**Activity**
In the records below, find the line containing "simultaneously depicting water, a" and retype it and every line after it exactly, adding nothing.

**Available data**
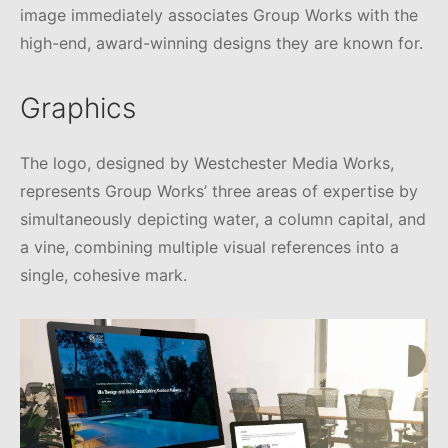
image immediately associates Group Works with the
high-end, award-winning designs they are known for.
Graphics
The logo, designed by Westchester Media Works,
represents Group Works’ three areas of expertise by
simultaneously depicting water, a column capital, and
a vine, combining multiple visual references into a
single, cohesive mark.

**Task answer**
simultaneously depicting water, a column capital, and
a vine, combining multiple visual references into a
single, cohesive mark.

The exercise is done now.